● BLOCO DE TEXTO
※ ※ ※
Os olhos atentos acompanham os movimentos ao redor. A pequena Amália presta atenção nos detalhes, responde aos ruídos e ensaia pequenos gestos, sem perder a serenidade de quem encontra abrigo e conforto no colo da mãe.
Ela nasceu há pouco mais de 15 dias, em 24 de abril, e chegou ao mundo de uma maneira pouco convencional.
A família mora no Jardim São Jorge, em Paranavaí, e a mãe, Maria das Graças, fazia tarefas domésticas quando percebeu que a bolsa amniótica estourou.
A princípio, a ausência de contrações levou a acreditar que demoraria até entrar em trabalho de parto, por isso continuou a cuidar da casa. Pouco tempo depois, a tranquilidade se transformou em dor e Graça, como é conhecida, percebeu que a hora estava chegando.
Ligou para o marido, Carlos Augusto Pereira de Lima, que logo chegou para ajudá-la. Percebendo a urgência da situação, ele tentou apressá-la para que seguissem à Santa Casa de Paranavaí, a fim de buscar assistência adequada, e se espantou quando Graça pediu que esperasse, pois precisava tomar banho, afinal havia passado o dia fazendo faxina e não queria chegar suada.
“Nada disso”, respondeu o marido, “precisamos ir agora”. Argumentou e convenceu.
※ ※ ※
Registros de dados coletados
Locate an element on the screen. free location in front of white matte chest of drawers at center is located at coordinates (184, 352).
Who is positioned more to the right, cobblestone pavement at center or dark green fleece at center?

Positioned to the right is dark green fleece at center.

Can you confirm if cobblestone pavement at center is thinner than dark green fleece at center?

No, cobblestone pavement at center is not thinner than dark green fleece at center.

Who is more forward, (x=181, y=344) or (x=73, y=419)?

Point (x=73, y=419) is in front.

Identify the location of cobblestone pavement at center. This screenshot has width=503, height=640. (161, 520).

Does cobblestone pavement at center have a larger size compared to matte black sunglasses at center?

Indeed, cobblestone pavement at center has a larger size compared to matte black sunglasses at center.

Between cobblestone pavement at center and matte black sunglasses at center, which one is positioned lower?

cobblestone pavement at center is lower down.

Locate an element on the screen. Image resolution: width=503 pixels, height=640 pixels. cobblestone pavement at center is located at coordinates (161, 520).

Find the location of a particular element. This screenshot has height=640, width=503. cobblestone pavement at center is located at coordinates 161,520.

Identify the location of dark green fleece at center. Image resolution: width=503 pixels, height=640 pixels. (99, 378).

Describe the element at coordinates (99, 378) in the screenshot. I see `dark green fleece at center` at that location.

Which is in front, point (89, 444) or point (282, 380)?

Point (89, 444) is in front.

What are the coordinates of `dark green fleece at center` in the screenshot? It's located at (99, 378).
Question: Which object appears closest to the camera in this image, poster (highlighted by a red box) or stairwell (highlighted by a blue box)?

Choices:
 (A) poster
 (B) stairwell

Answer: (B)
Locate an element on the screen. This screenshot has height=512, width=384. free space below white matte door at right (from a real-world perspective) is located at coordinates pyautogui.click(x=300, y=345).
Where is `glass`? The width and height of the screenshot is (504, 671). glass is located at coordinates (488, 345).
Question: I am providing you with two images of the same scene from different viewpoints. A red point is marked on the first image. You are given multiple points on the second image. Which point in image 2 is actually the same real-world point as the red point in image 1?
※ ※ ※
● TAREFAS A CUMPRIR
1. Indique se cada afirmação abaixo está de acordo com o texto sobre o nascimento de Amália. Responda sim ou não e cite literalmente as palavras do texto que decidem a questão.
(a) Amália nasceu em 24 de abril.
(b) Maria das Graças sentiu contrações logo que a bolsa amniótica estourou.
(c) Carlos Augusto aceitou esperar que a esposa tomasse banho.
2. Prossiga com o texto sobre o nascimento de Amália a partir da última frase apresentada.

● RESPOSTAS POR TAREFA
1.
(a) Sim: "Ela nasceu há pouco mais de 15 dias, em 24 de abril".
(b) Não: "A princípio, a ausência de contrações levou a acreditar que demoraria até entrar em trabalho de parto".
(c) Não: "“Nada disso”, respondeu o marido, “precisamos ir agora”."

2.
Ajeita aqui, arruma ali. Na hora de sair de casa, indo em direção ao carro estacionado no quintal, Graça sentiu que a bebê havia encaixado e entendeu que não daria tempo de ir ao hospital. Amália estava nascendo. Rapidamente, decidiram faze o parto no sofá da sala.
Carlos Augusto contou como foi. “Na hora eu falei: ‘Meu Deus, e agora? Como é que eu vou fazer?’ Mas trouxe ela pra dentro de casa, coloquei no sofá e falei: ‘Olha, agora deixa comigo’.”
Ligou para o Serviço de Atendimento Móvel de Urgência (Samu) e conversou com a médica reguladora Thamirys Siqueira Carpejani, que fez todas as orientações necessárias para a realização do parto.
Nesse meio tempo, uma equipe de suporte avançado seguiu até o endereço. Formavam o grupo a médica intervencionista Amanda Caroline Pacheco Dal Col, a enfermeira intervencionista Roberta Garcia Navarro e o condutor socorrista Edvilson dos Santos Lima.

Foto: Gustavo Romano
Quando os profissionais chegaram, sete minutos depois do início do atendimento por telefone, Amália já havia nascido.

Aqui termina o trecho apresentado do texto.